**WHAT THE TASK REQUIRES:**
To complete the exercise, repeat every record exactly as it stands.

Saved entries
^^^^^^^^^^^^^^^^

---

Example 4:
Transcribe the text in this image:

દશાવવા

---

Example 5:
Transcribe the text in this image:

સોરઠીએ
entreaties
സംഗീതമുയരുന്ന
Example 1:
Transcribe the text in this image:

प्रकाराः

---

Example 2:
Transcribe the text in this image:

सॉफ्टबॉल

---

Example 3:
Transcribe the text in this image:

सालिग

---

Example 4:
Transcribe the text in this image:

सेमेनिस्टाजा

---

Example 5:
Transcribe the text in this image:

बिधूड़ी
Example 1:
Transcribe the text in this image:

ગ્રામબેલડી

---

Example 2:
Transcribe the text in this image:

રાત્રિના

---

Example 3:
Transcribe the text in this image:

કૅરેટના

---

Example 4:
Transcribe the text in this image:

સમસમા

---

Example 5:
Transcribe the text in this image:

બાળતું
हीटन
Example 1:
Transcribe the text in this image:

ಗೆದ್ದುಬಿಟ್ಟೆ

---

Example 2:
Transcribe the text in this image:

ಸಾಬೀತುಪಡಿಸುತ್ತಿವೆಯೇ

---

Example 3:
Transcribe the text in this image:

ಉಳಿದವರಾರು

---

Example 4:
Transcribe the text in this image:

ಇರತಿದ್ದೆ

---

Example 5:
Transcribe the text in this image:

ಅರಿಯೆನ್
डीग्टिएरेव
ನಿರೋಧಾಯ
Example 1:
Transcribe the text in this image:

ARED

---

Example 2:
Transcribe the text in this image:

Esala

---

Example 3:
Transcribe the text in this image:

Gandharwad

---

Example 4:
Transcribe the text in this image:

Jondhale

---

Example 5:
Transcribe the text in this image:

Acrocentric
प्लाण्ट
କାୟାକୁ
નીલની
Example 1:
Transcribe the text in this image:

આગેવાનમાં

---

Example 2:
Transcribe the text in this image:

^^^^^^^^^^^^^^^^

**ANSWER TO THIS EXERCISE:**
---

Example 4:
Transcribe the text in this image:

દશાવવા

---

Example 5:
Transcribe the text in this image:

સોરઠીએ
entreaties
സംഗീതമുയരുന്ന
Example 1:
Transcribe the text in this image:

प्रकाराः

---

Example 2:
Transcribe the text in this image:

सॉफ्टबॉल

---

Example 3:
Transcribe the text in this image:

सालिग

---

Example 4:
Transcribe the text in this image:

सेमेनिस्टाजा

---

Example 5:
Transcribe the text in this image:

बिधूड़ी
Example 1:
Transcribe the text in this image:

ગ્રામબેલડી

---

Example 2:
Transcribe the text in this image:

રાત્રિના

---

Example 3:
Transcribe the text in this image:

કૅરેટના

---

Example 4:
Transcribe the text in this image:

સમસમા

---

Example 5:
Transcribe the text in this image:

બાળતું
हीटन
Example 1:
Transcribe the text in this image:

ಗೆದ್ದುಬಿಟ್ಟೆ

---

Example 2:
Transcribe the text in this image:

ಸಾಬೀತುಪಡಿಸುತ್ತಿವೆಯೇ

---

Example 3:
Transcribe the text in this image:

ಉಳಿದವರಾರು

---

Example 4:
Transcribe the text in this image:

ಇರತಿದ್ದೆ

---

Example 5:
Transcribe the text in this image:

ಅರಿಯೆನ್
डीग्टिएरेव
ನಿರೋಧಾಯ
Example 1:
Transcribe the text in this image:

ARED

---

Example 2:
Transcribe the text in this image:

Esala

---

Example 3:
Transcribe the text in this image:

Gandharwad

---

Example 4:
Transcribe the text in this image:

Jondhale

---

Example 5:
Transcribe the text in this image:

Acrocentric
प्लाण्ट
କାୟାକୁ
નીલની
Example 1:
Transcribe the text in this image:

આગેવાનમાં

---

Example 2:
Transcribe the text in this image:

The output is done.